=== Section Start ===
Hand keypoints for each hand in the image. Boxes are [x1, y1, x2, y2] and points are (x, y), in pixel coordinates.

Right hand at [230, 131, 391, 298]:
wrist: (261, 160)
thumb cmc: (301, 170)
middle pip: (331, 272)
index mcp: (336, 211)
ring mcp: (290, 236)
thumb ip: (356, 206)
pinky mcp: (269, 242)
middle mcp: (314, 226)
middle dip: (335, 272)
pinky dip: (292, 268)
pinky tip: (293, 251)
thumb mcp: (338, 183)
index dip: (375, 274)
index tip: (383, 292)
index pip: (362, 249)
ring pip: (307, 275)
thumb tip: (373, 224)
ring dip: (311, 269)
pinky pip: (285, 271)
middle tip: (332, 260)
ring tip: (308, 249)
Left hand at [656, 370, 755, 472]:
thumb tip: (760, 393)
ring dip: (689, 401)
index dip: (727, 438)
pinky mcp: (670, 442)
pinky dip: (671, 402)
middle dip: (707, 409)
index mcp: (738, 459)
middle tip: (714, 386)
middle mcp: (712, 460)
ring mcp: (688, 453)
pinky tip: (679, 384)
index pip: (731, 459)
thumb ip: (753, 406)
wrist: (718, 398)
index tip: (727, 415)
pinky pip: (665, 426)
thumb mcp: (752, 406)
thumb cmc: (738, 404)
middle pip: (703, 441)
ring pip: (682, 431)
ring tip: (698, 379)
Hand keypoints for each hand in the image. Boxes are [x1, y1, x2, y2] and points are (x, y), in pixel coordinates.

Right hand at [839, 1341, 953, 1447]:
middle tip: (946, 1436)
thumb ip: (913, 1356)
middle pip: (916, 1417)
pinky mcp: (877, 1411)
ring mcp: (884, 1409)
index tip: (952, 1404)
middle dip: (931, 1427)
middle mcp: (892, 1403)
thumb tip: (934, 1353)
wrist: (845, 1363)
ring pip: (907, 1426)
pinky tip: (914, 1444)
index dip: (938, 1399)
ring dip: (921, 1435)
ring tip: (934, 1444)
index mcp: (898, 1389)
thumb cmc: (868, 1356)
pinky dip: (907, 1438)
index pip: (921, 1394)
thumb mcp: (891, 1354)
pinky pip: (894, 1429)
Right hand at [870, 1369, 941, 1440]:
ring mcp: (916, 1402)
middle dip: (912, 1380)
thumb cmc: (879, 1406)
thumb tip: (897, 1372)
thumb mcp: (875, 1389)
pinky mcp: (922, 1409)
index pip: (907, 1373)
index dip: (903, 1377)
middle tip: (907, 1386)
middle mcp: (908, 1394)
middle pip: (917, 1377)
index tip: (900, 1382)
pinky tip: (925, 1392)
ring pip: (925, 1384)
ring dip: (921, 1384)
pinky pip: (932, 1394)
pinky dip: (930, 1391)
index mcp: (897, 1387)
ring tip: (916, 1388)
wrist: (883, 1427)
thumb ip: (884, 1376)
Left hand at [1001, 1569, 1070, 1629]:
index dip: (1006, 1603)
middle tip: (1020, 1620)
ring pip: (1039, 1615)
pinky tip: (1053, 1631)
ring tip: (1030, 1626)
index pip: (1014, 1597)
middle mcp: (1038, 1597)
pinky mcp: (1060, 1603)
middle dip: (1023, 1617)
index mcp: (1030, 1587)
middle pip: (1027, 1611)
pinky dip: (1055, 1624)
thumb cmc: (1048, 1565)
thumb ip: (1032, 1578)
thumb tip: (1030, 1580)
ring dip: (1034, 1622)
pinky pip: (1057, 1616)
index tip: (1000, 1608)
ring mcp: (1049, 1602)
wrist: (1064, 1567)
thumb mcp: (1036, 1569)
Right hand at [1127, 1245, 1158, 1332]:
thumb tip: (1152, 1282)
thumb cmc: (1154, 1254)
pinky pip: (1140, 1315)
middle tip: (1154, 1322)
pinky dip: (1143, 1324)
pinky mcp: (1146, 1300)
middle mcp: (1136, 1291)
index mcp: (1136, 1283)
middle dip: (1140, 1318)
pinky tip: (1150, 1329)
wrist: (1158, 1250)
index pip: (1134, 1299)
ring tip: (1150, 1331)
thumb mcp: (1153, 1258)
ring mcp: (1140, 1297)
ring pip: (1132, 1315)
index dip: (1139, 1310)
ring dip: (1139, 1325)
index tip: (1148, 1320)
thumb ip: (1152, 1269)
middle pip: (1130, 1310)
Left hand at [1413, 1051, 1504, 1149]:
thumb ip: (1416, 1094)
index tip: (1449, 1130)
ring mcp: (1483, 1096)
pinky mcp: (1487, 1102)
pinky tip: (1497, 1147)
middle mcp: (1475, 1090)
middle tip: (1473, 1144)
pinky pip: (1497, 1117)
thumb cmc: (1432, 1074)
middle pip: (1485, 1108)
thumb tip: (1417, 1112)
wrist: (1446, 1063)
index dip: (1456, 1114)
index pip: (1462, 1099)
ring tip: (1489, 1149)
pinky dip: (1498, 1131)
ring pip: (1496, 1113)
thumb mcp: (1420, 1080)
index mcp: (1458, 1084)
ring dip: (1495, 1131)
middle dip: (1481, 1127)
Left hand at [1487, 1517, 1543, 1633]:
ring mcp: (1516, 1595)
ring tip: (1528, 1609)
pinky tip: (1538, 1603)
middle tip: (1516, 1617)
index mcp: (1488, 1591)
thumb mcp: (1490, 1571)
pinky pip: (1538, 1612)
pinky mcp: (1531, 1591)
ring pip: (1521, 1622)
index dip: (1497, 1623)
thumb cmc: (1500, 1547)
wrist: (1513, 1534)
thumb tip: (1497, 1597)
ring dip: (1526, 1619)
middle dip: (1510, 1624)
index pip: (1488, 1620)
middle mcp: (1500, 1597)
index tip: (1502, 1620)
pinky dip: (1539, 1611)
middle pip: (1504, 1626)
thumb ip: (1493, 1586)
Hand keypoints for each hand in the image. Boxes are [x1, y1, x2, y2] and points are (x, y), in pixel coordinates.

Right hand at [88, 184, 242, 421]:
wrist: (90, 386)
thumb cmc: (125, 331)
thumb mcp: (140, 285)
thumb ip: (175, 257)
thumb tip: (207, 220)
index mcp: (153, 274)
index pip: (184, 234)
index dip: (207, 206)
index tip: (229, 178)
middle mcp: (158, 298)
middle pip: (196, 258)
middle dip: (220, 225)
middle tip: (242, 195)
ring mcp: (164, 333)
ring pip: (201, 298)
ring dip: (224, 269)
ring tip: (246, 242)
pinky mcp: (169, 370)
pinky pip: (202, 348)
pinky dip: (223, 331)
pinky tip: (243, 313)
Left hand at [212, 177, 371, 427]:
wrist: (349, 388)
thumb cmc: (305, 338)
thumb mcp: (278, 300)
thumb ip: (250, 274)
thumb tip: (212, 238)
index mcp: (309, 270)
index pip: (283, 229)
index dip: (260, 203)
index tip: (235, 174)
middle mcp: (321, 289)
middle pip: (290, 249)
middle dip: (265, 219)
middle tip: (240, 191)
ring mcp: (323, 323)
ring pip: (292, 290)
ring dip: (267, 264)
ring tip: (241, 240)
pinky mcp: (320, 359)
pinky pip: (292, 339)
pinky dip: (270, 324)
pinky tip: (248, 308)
=== Section End ===
■ What is needed:
Using the data above, reproduce exactly the lines between those holding "thumb mcp: (891, 1354)" and "middle pip: (917, 1377)", inclusive, and no others.

■ Result for this exercise:
thumb mcp: (891, 1354)
pinky pip: (894, 1429)
Right hand at [870, 1369, 941, 1440]:
ring mcp: (916, 1402)
middle dip: (912, 1380)
thumb cmc: (879, 1406)
thumb tip: (897, 1372)
thumb mcp: (875, 1389)
pinky mcp: (922, 1409)
index pip: (907, 1373)
index dip: (903, 1377)
middle tip: (907, 1386)
middle mcp: (908, 1394)
middle pip: (917, 1377)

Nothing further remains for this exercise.